[Start of MATERIALS PROVIDED]

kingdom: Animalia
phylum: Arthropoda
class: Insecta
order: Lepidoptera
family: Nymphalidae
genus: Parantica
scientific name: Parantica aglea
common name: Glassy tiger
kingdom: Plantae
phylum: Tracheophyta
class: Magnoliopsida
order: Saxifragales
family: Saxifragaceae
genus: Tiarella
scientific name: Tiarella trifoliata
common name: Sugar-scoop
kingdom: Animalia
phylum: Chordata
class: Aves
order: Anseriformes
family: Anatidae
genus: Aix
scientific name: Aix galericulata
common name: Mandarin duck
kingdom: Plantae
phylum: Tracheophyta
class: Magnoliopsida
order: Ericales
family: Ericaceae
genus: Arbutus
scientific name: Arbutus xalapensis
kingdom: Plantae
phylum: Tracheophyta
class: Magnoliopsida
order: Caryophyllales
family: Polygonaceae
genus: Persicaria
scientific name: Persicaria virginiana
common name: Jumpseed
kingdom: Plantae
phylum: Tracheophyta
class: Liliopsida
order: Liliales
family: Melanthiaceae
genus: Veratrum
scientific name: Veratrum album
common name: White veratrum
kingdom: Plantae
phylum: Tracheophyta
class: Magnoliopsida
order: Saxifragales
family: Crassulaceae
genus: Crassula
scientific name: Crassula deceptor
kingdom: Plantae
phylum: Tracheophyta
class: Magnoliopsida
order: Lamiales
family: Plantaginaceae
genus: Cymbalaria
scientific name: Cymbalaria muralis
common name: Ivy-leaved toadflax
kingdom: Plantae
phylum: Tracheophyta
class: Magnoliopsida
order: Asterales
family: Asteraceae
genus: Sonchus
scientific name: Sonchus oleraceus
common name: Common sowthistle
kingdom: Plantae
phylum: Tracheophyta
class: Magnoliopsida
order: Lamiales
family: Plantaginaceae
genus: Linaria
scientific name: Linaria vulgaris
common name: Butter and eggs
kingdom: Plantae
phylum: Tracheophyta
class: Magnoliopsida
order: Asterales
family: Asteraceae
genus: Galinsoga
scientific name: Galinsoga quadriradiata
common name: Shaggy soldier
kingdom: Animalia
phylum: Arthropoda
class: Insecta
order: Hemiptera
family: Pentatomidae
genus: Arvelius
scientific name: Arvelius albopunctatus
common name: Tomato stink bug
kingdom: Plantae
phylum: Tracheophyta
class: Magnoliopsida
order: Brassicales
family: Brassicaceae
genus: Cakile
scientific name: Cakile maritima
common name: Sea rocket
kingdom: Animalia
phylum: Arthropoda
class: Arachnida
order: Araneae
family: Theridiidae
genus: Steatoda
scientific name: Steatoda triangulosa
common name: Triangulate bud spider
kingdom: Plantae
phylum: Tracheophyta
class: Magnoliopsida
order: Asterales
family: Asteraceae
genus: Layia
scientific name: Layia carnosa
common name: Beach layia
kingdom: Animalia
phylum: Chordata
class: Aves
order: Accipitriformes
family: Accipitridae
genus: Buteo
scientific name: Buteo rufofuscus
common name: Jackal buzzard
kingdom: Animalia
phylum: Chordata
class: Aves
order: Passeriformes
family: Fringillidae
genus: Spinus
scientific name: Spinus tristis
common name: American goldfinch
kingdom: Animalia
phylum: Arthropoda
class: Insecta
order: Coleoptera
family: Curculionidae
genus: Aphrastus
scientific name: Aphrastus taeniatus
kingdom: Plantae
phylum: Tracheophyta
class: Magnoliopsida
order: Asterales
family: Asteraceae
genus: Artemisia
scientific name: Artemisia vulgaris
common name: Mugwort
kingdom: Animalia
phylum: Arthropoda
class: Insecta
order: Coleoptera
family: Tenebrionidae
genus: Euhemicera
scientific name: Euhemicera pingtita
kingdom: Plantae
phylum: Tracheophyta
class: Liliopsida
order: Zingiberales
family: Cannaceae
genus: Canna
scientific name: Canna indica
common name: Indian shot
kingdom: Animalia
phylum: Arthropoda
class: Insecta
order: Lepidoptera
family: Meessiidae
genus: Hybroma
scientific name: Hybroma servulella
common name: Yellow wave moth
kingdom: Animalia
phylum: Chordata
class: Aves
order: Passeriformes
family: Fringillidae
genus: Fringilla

[End of MATERIALS PROVIDED]

#### SET TASK
Turn the lines of the listing, starting at the line that contains "common name: Mandarin duck" and ending at the line that contains "genus: Persicaria", into a JSON list of strings with one string per line and no blank lines.

#### SOLUTION TO THIS PROBLEM
[
  "common name: Mandarin duck",
  "kingdom: Plantae",
  "phylum: Tracheophyta",
  "class: Magnoliopsida",
  "order: Ericales",
  "family: Ericaceae",
  "genus: Arbutus",
  "scientific name: Arbutus xalapensis",
  "kingdom: Plantae",
  "phylum: Tracheophyta",
  "class: Magnoliopsida",
  "order: Caryophyllales",
  "family: Polygonaceae",
  "genus: Persicaria"
]